━━ RECORDS TO PROCESS ━━

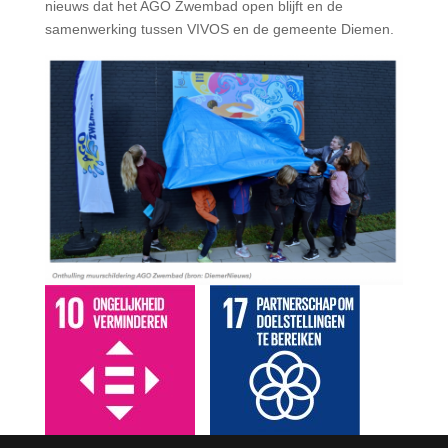
nieuws dat het AGO Zwembad open blijft en de
samenwerking tussen VIVOS en de gemeente Diemen.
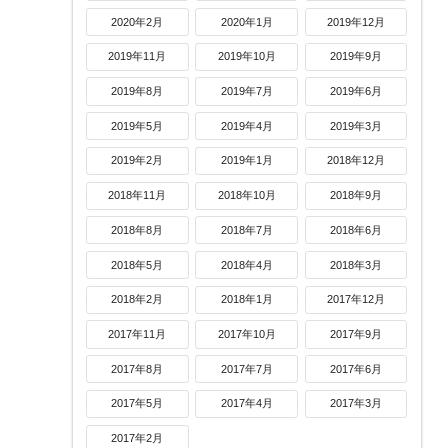
2020年2月
2020年1月
2019年12月
2019年11月
2019年10月
2019年9月
2019年8月
2019年7月
2019年6月
2019年5月
2019年4月
2019年3月
2019年2月
2019年1月
2018年12月
2018年11月
2018年10月
2018年9月
2018年8月
2018年7月
2018年6月
2018年5月
2018年4月
2018年3月
2018年2月
2018年1月
2017年12月
2017年11月
2017年10月
2017年9月
2017年8月
2017年7月
2017年6月
2017年5月
2017年4月
2017年3月
2017年2月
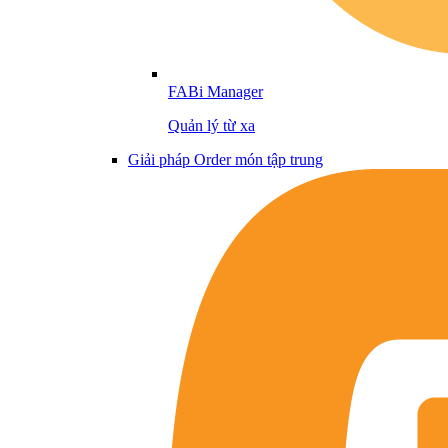
FABi Manager
Quản lý từ xa
Giải pháp Order món tập trung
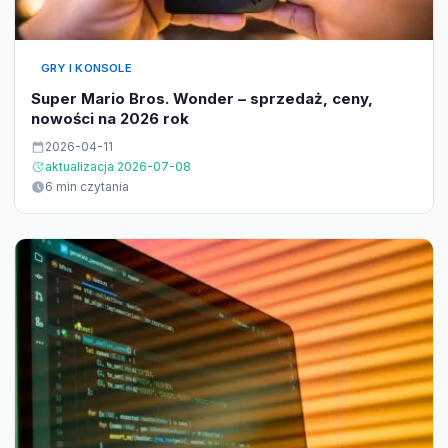
GRY I KONSOLE
Super Mario Bros. Wonder – sprzedaż, ceny,
nowości na 2026 rok
2026-04-11
aktualizacja 2026-07-08
6 min czytania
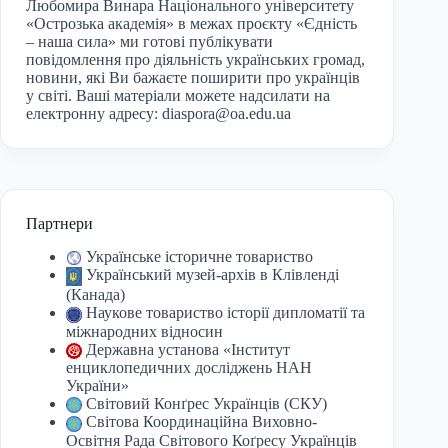
Любомира Винара Національного університету
«Острозька академія» в межах проєкту «Єдність
– наша сила» ми готові публікувати
повідомлення про діяльність українських громад,
новини, які Ви бажаєте поширити про українців
у світі. Ваші матеріали можете надсилати на
електронну адресу:
diaspora@oa.edu.ua
Партнери
Українське історичне товариство
Український музей-архів в Клівленді
(Канада)
Наукове товариство історії дипломатії та
міжнародних відносин
Державна установа «Інститут
енциклопедичних досліджень НАН
України»
Світовий Конґрес Українців (СКУ)
Світова Координаційна Виховно-
Освітня Рада Світового Коґресу Українців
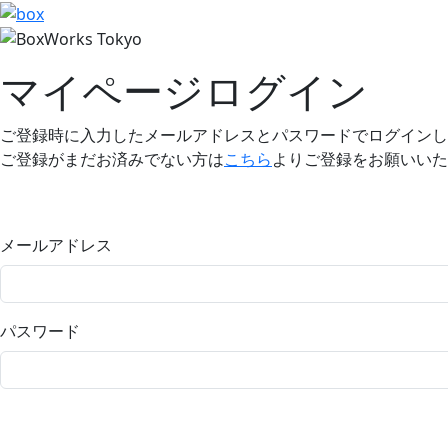
マイページログイン
ご登録時に入力したメールアドレスとパスワードでログインし
ご登録がまだお済みでない方は
こちら
よりご登録をお願いいた
メールアドレス
パスワード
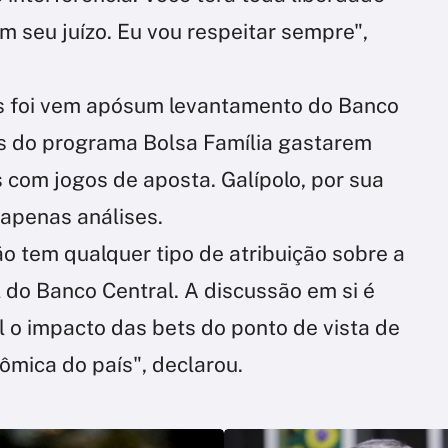
 seu juízo. Eu vou respeitar sempre",
ts foi vem apósum levantamento do Banco
os do programa Bolsa Família gastarem
com jogos de aposta. Galípolo, por sua
apenas análises.
o tem qualquer tipo de atribuição sobre a
 do Banco Central. A discussão em si é
al o impacto das bets do ponto de vista de
ômica do país", declarou.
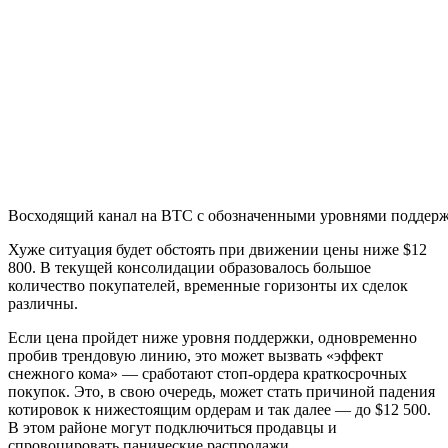
Восходящий канал на BTC с обозначенными уровнями поддер
Хуже ситуация будет обстоять при движении цены ниже $12
800. В текущей консолидации образовалось большое
количество покупателей, временные горизонты их сделок
различны.
Если цена пройдет ниже уровня поддержки, одновременно
пробив трендовую линию, это может вызвать «эффект
снежного кома» — сработают стоп-ордера краткосрочных
покупок. Это, в свою очередь, может стать причиной падения
котировок к нижестоящим ордерам и так далее — до $12 500.
В этом районе могут подключиться продавцы и
спровоцировать панические распродажи.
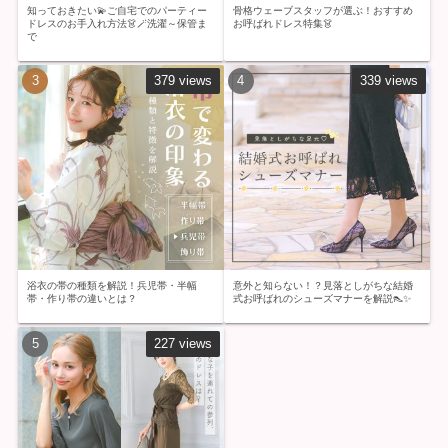
知っておきたい💫ご自宅でのパーティー
骨格ウェーブスタッフが選ぶ！おすすめ
ドレスのお手入れ方法👗🪄洗濯～保管ま
お呼ばれドレス特集👗
で
379 views
339 views
浴衣の帯の種類を解説！兵児帯・半幅
意外と知らない！？見落としがちな結婚
帯・作り帯の違いとは？
式お呼ばれのシューズマナーを解説👠✨
227 views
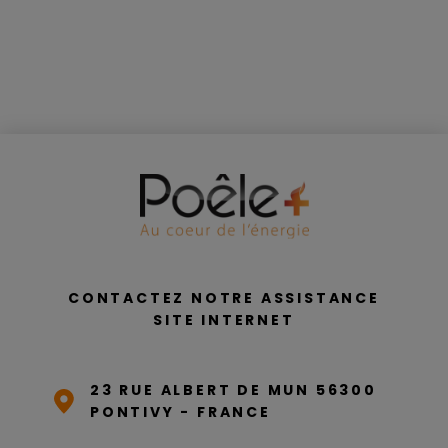
CONTACTEZ NOTRE ASSISTANCE
SITE INTERNET
23 RUE ALBERT DE MUN 56300
PONTIVY - FRANCE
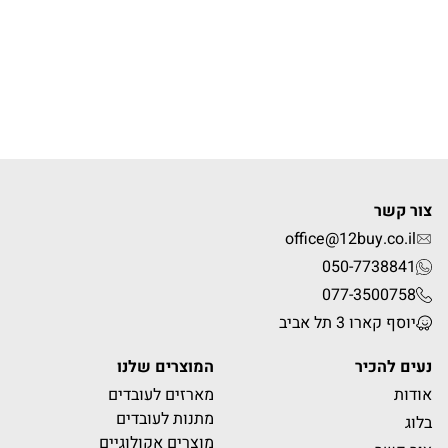
צור קשר
office@12buy.co.il
050-7738841
077-3500758
יוסף קארו 3 תל אביב
נעים להכיר
המוצרים שלנו
אודות
מארזים לעובדים
מתנות לעובדים
בלוג
מוצרים אקולוגיים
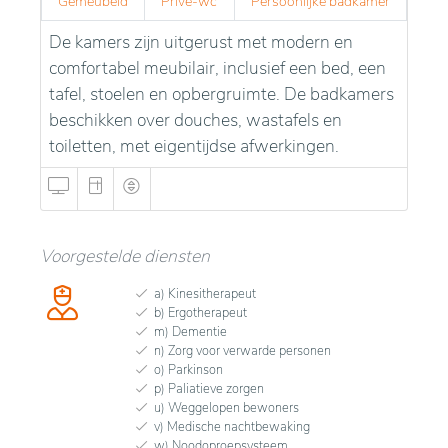
Gemeubeld
Privé-wc
Persoonlijke badkamer
De kamers zijn uitgerust met modern en
comfortabel meubilair, inclusief een bed, een
tafel, stoelen en opbergruimte. De badkamers
beschikken over douches, wastafels en
toiletten, met eigentijdse afwerkingen.
Voorgestelde diensten
a) Kinesitherapeut
b) Ergotherapeut
m) Dementie
n) Zorg voor verwarde personen
o) Parkinson
p) Paliatieve zorgen
u) Weggelopen bewoners
v) Medische nachtbewaking
w) Noodoproepsysteem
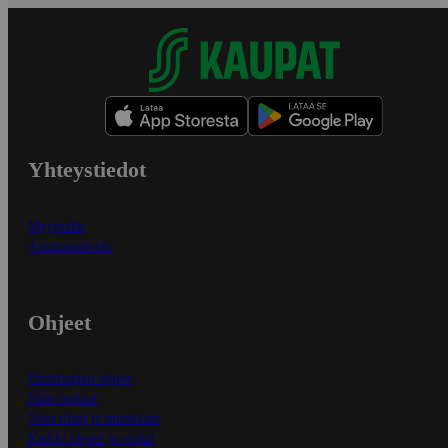
Yhteystiedot
Myymälät
Asiakaspalvelu
Ohjeet
Ensitilaajan ohjeet
Näin maksat
Näin tilaat ja muokkaat
Kaikki ohjeet ja vinkit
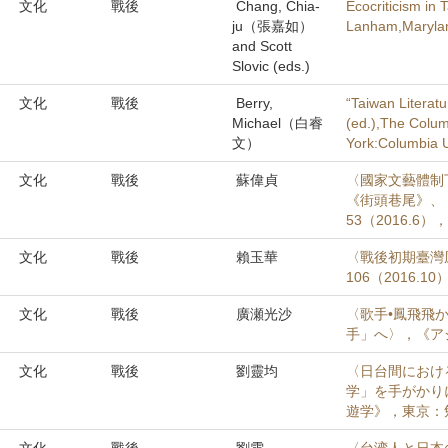
文化
戰後
Chang, Chia-
Ecocriticism in 
ju（張嘉如）
Lanham,Marylan
and Scott
Slovic (eds.)
文化
戰後
Berry,
“Taiwan Literatu
Michael（白睿
(ed.),The Colu
文）
York:Columbia U
文化
戰後
蘇偉貞
〈國家文藝體制下
《街頭巷尾》、
53（2016.6），
文化
戰後
賴玉華
〈戰後初期臺灣風
106（2016.10
文化
戰後
廣瀬光沙
〈歌手•鳳飛飛
手」へ〉，《アジ
文化
戰後
劉靈均
〈日台間におけ
学」を手がかり
遊学》，東京：勉誠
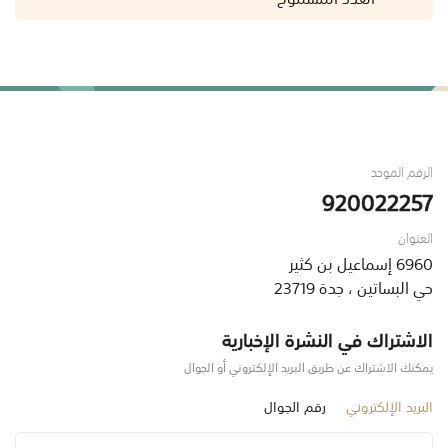
الرقم الموحد
920022257
العنوان
6960 إسماعيل بن كثير
حي البساتين ، جدة 23719
الاشتراك في النشرة الإخبارية
يمكنك الاشتراك عن طريق البريد الإلكتروني أو الجوال
البريد الإلكتروني
رقم الجوال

━━━

ASSIGNMENT - In the material above, the stretch from the line with "o tem qualquer tipo de atribuição sobre a" through the line with "Если цена пройдет" is to be given again exactly, minus the pictures.

PROBLEM SOLUTION -
o tem qualquer tipo de atribuição sobre a
 do Banco Central. A discussão em si é
al o impacto das bets do ponto de vista de
ômica do país", declarou.
Восходящий канал на BTC с обозначенными уровнями поддер
Хуже ситуация будет обстоять при движении цены ниже $12
800. В текущей консолидации образовалось большое
количество покупателей, временные горизонты их сделок
различны.
Если цена пройдет ниже уровня поддержки, одновременно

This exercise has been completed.